Question

Two coherent monochromatic light beams of intensity \( I \) and \( 4I \) are superimposed. The maximum and minimum possible intensities in the resulting beam are:

• A. 5I and I
• B. 5I and 3I
• C. 9I and I
• D. 9I and 3I

Hint:

The maximum intensity occurs when the waves are in phase, and the minimum intensity occurs when the waves are out of phase, following the principle of superposition.

Answer 1

The Correct Option is C

To solve the problem of determining the maximum and minimum possible intensities when two coherent monochromatic light beams are superimposed, we must understand the principle of superposition and interference.

When two light beams interfere, the resultant intensity depends on the phase difference between them. The resultant intensity \( I_r \) is given by:

I_r = \( I_1 + I_2 + 2\sqrt{I_1 I_2}\cos(\phi) \)

where \( I_1 \) and \( I_2 \) are the intensities of the individual beams, and \( \phi \) is the phase difference between the beams. Let's apply this for the given problem:

Given: \( I_1 = I \) and \( I_2 = 4I \)

1. **Maximum Intensity**: This occurs when the beams interfere constructively, i.e., \( \phi = 0 \). The cosine term becomes 1.

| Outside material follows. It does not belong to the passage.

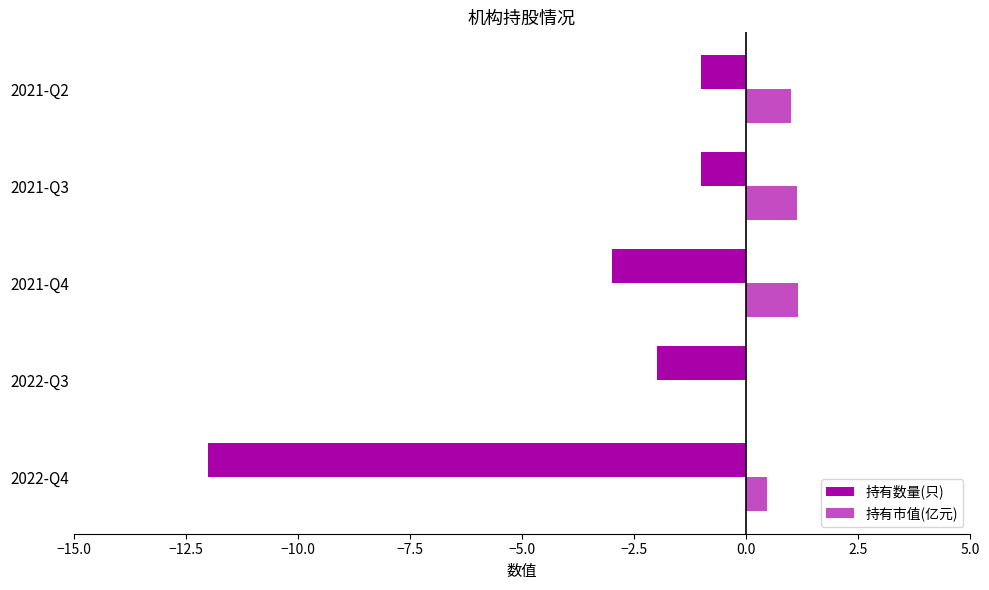

Which series has the largest range (max minus min)?

持有数量(只)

\( I_{max} = I + 4I + 2\sqrt{I \cdot 4I}\cdot 1 \)
= \( 5I + 4I \)
= \( 9I \)

2. **Minimum Intensity**: This occurs when the beams interfere destructively, i.e., \( \phi = \pi \). The cosine term becomes -1.

\( I_{min} = I + 4I + 2\sqrt{I \cdot 4I}\cdot (-1) \)
= \( 5I - 4I \)
= \( I \)

Thus, the maximum and minimum possible intensities in the resulting beam are \( 9I \) and \( I \) respectively.